Huzurda olmak her iki anlamda da anlaşılabilir. Birisi elbette insanın huzurlu olması, diğeri de bir kimsenin daima yüksek bir bilinçle İlâhî olanın huzurunda olduğunu bilerek farkındalığının yüksek bir halde bulunmasıdır.
İnsan bazı yerlerde ve zamanlarda huzurda bulunduğunu düşündüğü vakit hayat her nedense daha anlamlı bir şekilde yaşanıyor. Gönle bir sükûnet ve derinlik geliyor. Etrafımızda bulunan şeyler daha derin bir duyguyla hissediliyor. Çünkü hiçbir şeyin bütünden ayrı olmadığını biz huzurda bulunduğumuz bilinciyle yaşarken hissederiz.

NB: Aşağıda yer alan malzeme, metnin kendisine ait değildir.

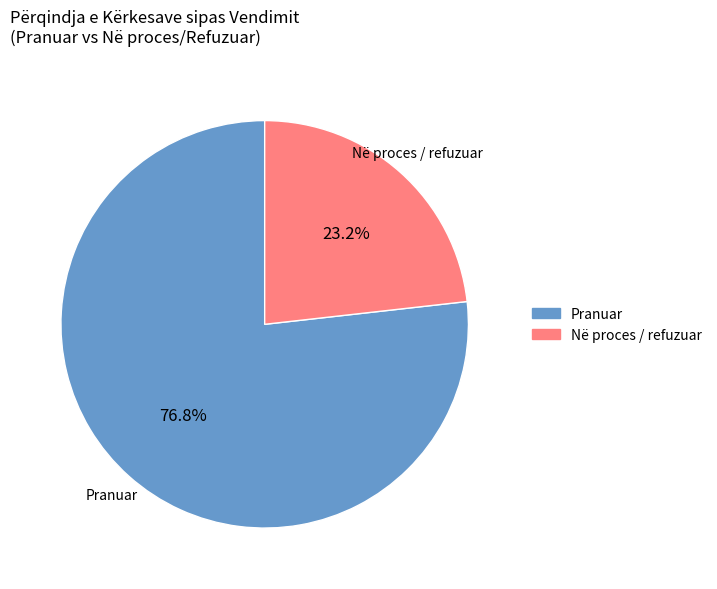

Is it true that Pranuar is 77% of the pie?

True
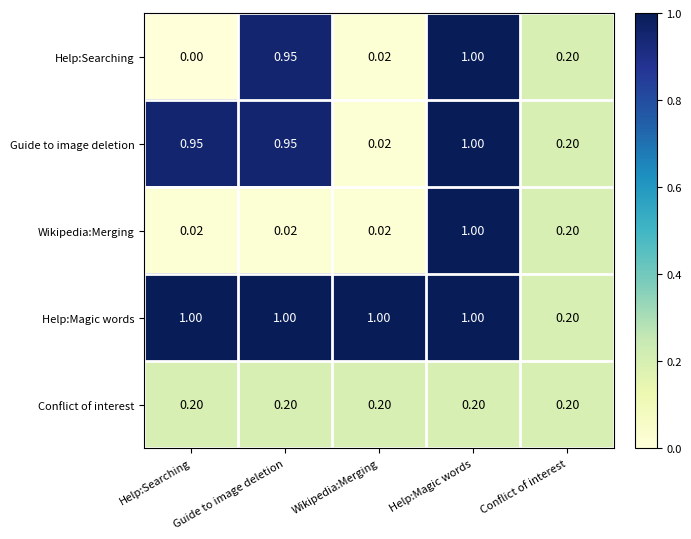

Which label corresponds to the smallest value in the chart?

Help:Searching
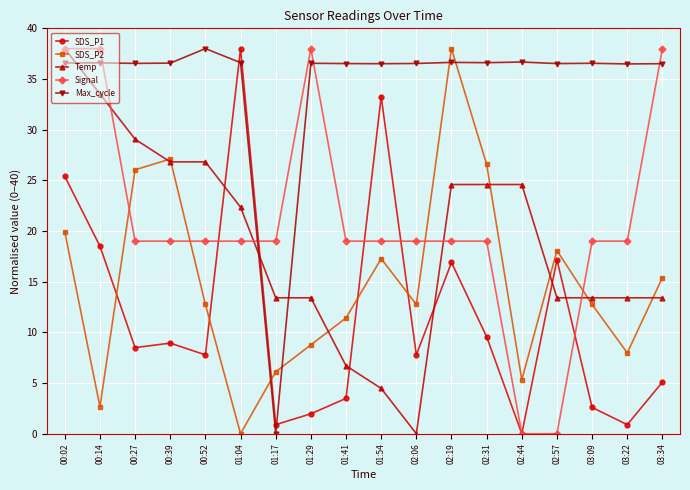

What is the label of the 15th point from the right?

00:39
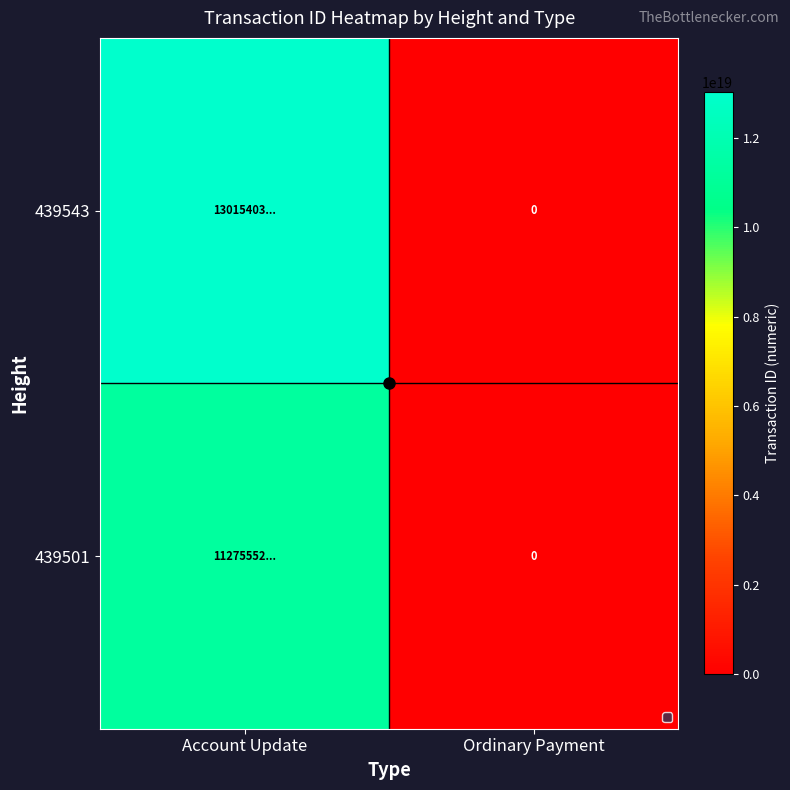

At which category does the chart reach its minimum across all series?

Ordinary Payment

Huzur sadece gönlümüzde duyduğumuz bir his değil aslında hayatımıza yön veren bir bilinç seviyesidir. Düşündüğümüz, gördüğümüz yaptığımız, hissettiğimiz hiçbir şey kaybolmuyor. Bu yüzden huzurda bulunduğu bilincini taşıyan bir insan elbette yaptıklarını da hissettiklerini de daha yüksek bir dikkatle ve derin duygularla yaşamaya başlayacaktır. Yani geride huzur içinde va anlamlı yaşanmış bir hayat bırakmak isteyecektir.
Aslında bizler o hali içimizde duyan, bunu çoğu zaman yaşamaya çalışan varlıklarız. Huzurda bulunduğumuz bilincini taşımamak veya ondan uzak bulunduğumuzu düşünmek bile insanı huzursuz edici bir şeydir. Yani huzur insanda daima vardır ve insan huzurdan asla ayrı değildir. Onun sadece bir farkındalık duygusuyla aktif edilmesi gerekir.
Vicdanımızı ve gönlümüzü besleyen, insana güç veren bir hayat için daima huzurda bulunduğumuz bilincini kabul etmek ve her türden varlık gibi insanın da çok kıymetli bir emanet taşıdığına inanmak gerekir.
Varlıklar yüksek bir bilincin kademe kademe bu dünyaya yansımış hali olabilir. Onlar bir bütünün çok anlamlı parçalarıdır belki. Bütünü parça parça gören de bizleriz. Fakat onları birleştirip bir bütünü anlamaya çalışanlar da bizler olacağız. O hâlde o bütünü duymak bizi huzurlu bir insan kılacağı gibi herhalde huzurda olma hâlini de yaşamamıza yardımcı olacaktır.